Memories of Alura Collins Hollister on Pioneer Days
Note from D. E. Wright, author of A Chronicle of Mukwonago History, where he reprinted Alura Collins Hollister's Memories of Mukwonago:
Some fifteen years ago, long before I ever dreamed that I would someday try to chronicle a part of the history of Mukwonago, my wife and I were playing cards with Hill and Helen Kingston. I don't remember the conversation of the evening, but Hill gave me a folder containing some papers that had been in his personal file. I took them home and put them in a drawer. Recently the good wife asked me if I knew about the folder and where it came from.
Among those was a paper written by an Alura Collins Hollister. The name "Collins" hit me like a bolt from the blue. Could she be related to the May Collins who took in babies that the Childrens Home Finding Association had not yet found homes for?
Hoping for information, I called Mrs. Don Hollister in Waukesha. She told me that May and Alura were sisters and that she remembered them well, although they were much older than she. She graciously invited me to come and talk with her.
As young girls, May and Alura lived on a small farm on the old Rochester road (highway 83) bordering the village of Mukwonago. It was a picturesque old white farm house perched on the crest of a gentle slope. Just below the hill was the creek and the mill pond. It had been known as the "Collins place" since 1862.
Alura was born in 1850 and came west from Providence, R.I. in 1855. As a young lady, she taught school. When she married Alfred Hollister, they moved to the Hollister homestead on Hy NN in the town of Vernon. She loved to write and wrote many articles for the "Chief" and the "Freeman". She was christened Anna Alura but dropped the Anna early in life. To the family, she was known as Aunt Lou. In her older years, she moved back to the home of her youth and spent the last 15 to 20 years of her life there.
When May married a Mr. Edwards, she moved to a bungalow across the read (Hy 83). She lived there for the rest of her life. That house is still standing.
The Collins Property was acquired by Don Hollister in 1934. The farm buildings, which were in a sad state of disrepair, and the house were torn down. He built the present house farther back on the property in 1937-38. It is now the residence of Mrs. Fred Peter. (The house was moved in 1990 by Robert Mitchel to the south west corner of the intersection of highway 83 and county highway L which was formerly county highway 24).
MEMORIES OF PIONEER DAYS
by Alura Collins Hollister
I have spent more than seventy years in Wisconsin, for the most part in Waukesha County. My parents came here with their three babies in 1855 and at that time there were few miles of railroads in the state. We came around the lakes. The only thing that I, a five year old member of that boat journey, remember is a terrible storm at night, which was so noisy that I woke several times and always found my timid young mother sitting beside us. In later years she told me that they were in constant fear that the boat would go down, but we reached Milwaukee in safety.
We lived in Waukesha a while. Then my father found a tiny house at Prospect where We lived for nearly two years. These two winters he taught the Mill Valley school. It seems that I remember trees, mostly, those two years. There were great forest trees S.E. of our house and among those trees were a spring and a brook.
In May 1858 we moved to Mukwonago. The few houses on the way, some of loge, made little impression on my mind, but I do remember the almost unbroken forest of great trees all the way to Mukwonago. We lived a few months in the low house later owned by Hurdette Graves. Near neighbors of ours were the Bixby family tin the house later owned by the E. S. Kellogg family); the Payne family, in what was later the Vosberg home; Mrs. Norton, son John and daughter Mary in a low house on the side of what is now Wm. Kellogg's residence.

§ DATA SHOWN:
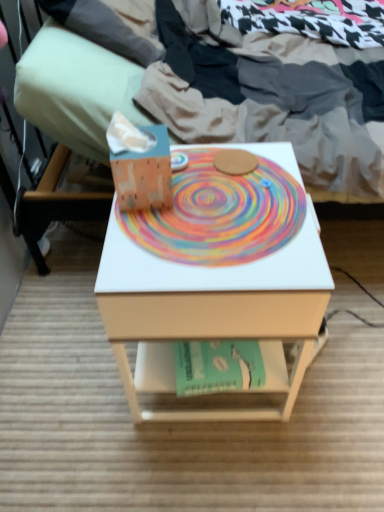
You are a GUI agent. You are given a task and a screenshot of the screen. Output one action in this format:
    pyautogui.click(x=<x>, y=<y>)
    Task: Click on the empty space that is to the right of white matte desk at center
    
    Given the screenshot: What is the action you would take?
    pyautogui.click(x=346, y=354)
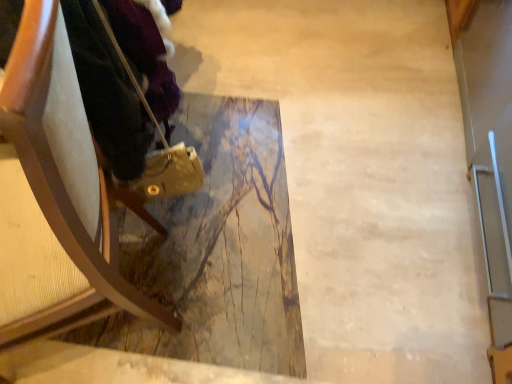
Measure the distance between point (50, 241) and camera.

Point (50, 241) is 33.50 inches away from camera.

What is the approximate height of brown leather chair at lower left?

brown leather chair at lower left is 38.90 inches in height.

Describe the element at coordinates (54, 197) in the screenshot. The image size is (512, 384). I see `brown leather chair at lower left` at that location.

This screenshot has width=512, height=384. Find the location of `brown leather chair at lower left`. brown leather chair at lower left is located at coordinates (54, 197).

Locate an element on the screen. This screenshot has height=384, width=512. brown leather chair at lower left is located at coordinates click(54, 197).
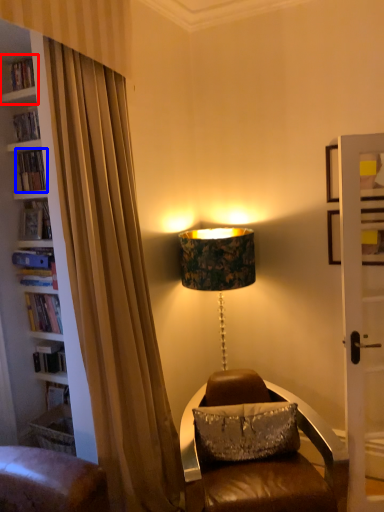
Question: Among these objects, which one is farthest to the camera, shelf (highlighted by a red box) or book (highlighted by a blue box)?

Choices:
 (A) shelf
 (B) book

Answer: (B)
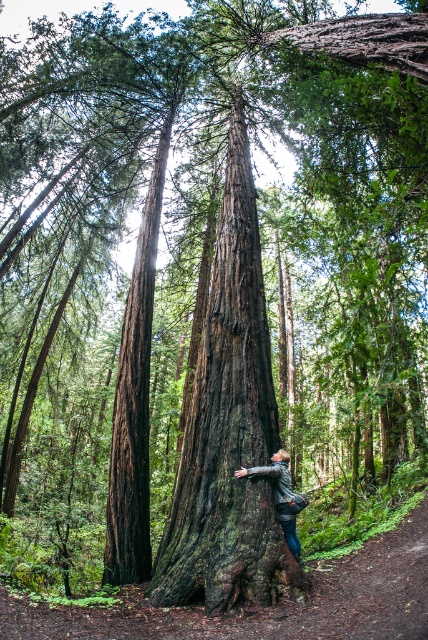
Question: Can you confirm if dark brown rough bark at center is positioned to the left of leather jacket at center?

Choices:
 (A) no
 (B) yes

Answer: (B)

Question: Based on their relative distances, which object is nearer to the dark brown bark tree trunk at center?

Choices:
 (A) leather jacket at center
 (B) dark brown rough bark at center

Answer: (A)

Question: Is dark brown bark tree trunk at center smaller than leather jacket at center?

Choices:
 (A) yes
 (B) no

Answer: (A)

Question: Estimate the real-world distances between objects in this image. Which object is farther from the leather jacket at center?

Choices:
 (A) dark brown rough bark at center
 (B) dark brown bark tree trunk at center

Answer: (B)

Question: Which point is closer to the camera?

Choices:
 (A) (216, 525)
 (B) (249, 472)
 (C) (151, 561)

Answer: (A)

Question: Is dark brown bark tree trunk at center bigger than leather jacket at center?

Choices:
 (A) yes
 (B) no

Answer: (B)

§ WHAT IS BEING ASKED: Transcribe everything in the Mukwonago pioneer memories above from "Alura was born" down to "her life there.".

§ SOLVED PROBLEM:
Alura was born in 1850 and came west from Providence, R.I. in 1855. As a young lady, she taught school. When she married Alfred Hollister, they moved to the Hollister homestead on Hy NN in the town of Vernon. She loved to write and wrote many articles for the "Chief" and the "Freeman". She was christened Anna Alura but dropped the Anna early in life. To the family, she was known as Aunt Lou. In her older years, she moved back to the home of her youth and spent the last 15 to 20 years of her life there.